Research

Our contention is that metacognitive awareness on the part of students can be improved through systematic and direct instructions on strategic reading. To support that, three important metacognitive reading interventions, as detailed below, are carefully designed into our interactive game activities.

  • Road Map training – In the project, a road map is integrated into our game stories providing students with study guides. The study guide is a set of suggestions and/or interspersed questions designed to lead students through a problem solving process by directing attention to the key ideas and suggesting the application of skills needed to solve the problem successfully.

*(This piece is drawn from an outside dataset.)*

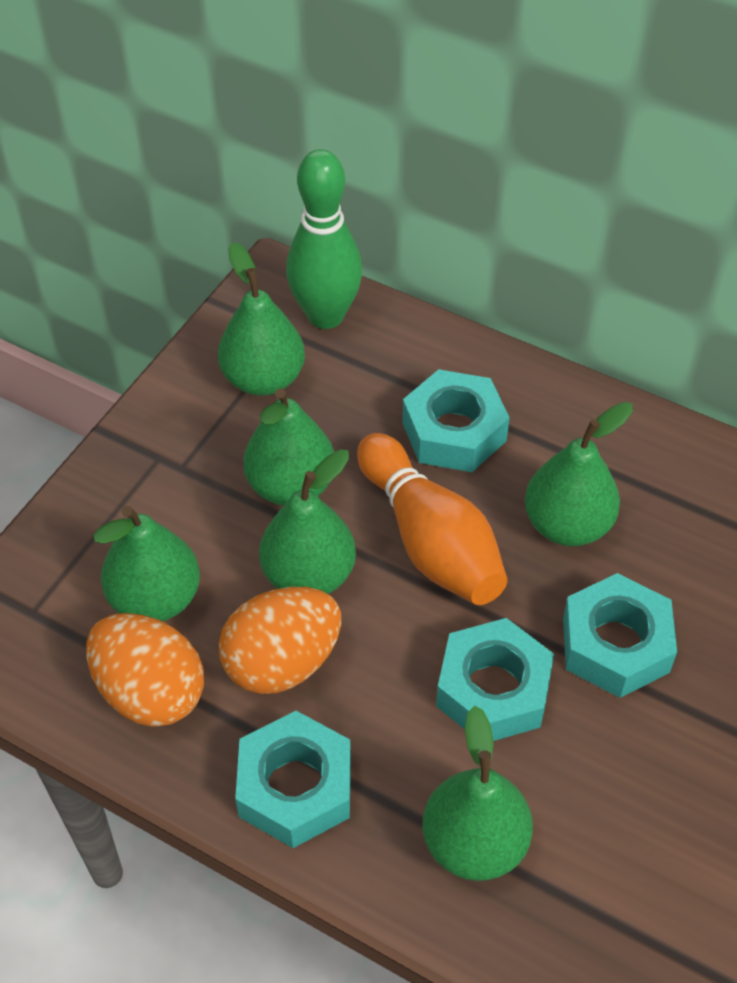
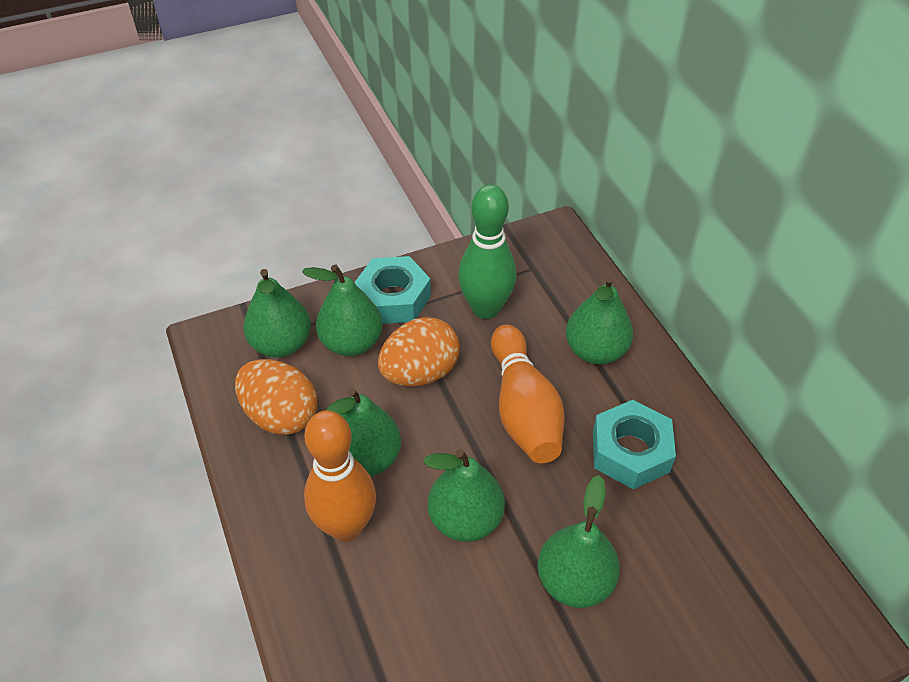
orange bowling pin: [357,433,507,605] = 1 -> [304,410,376,541] [491,324,565,463] = 2
turquoise nut: [235,711,351,848] [402,369,510,472] [436,618,554,741] [563,573,677,698] = 4 -> [354,256,431,324] [593,400,676,489] = 2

                         road map

  • What I Know-What I Want to Know- What I have Solved (KWS) training – Our project adapts a well known reading strategy, What I Know-What I Want to Know- What I Have Learned (KWL) into our games. The KWS provides a 3-column chart structure to activate students’ prior knowledge by recalling what students know about a problem (K), to motivate students to read/think by asking what they want to know (W), and finally to review what part of the problem has been resolved and what is yet to be solved (S). The KWS chart can be visited and re-visited through the games by players, forcing them to conduct the sophisticated kind of thinking required for drawing inferences and developing interpretations.
  •                                       KWS

  • Think-Aloud-Share-Solve (TA2S) training – Students appear to learn a great deal through mutual exploration, meaning-making, and ample feedback. TA2S is a variation of the collaborative learning strategies, Think-Aloud and Pair Problem-solving, and implemented via online chatting in our games.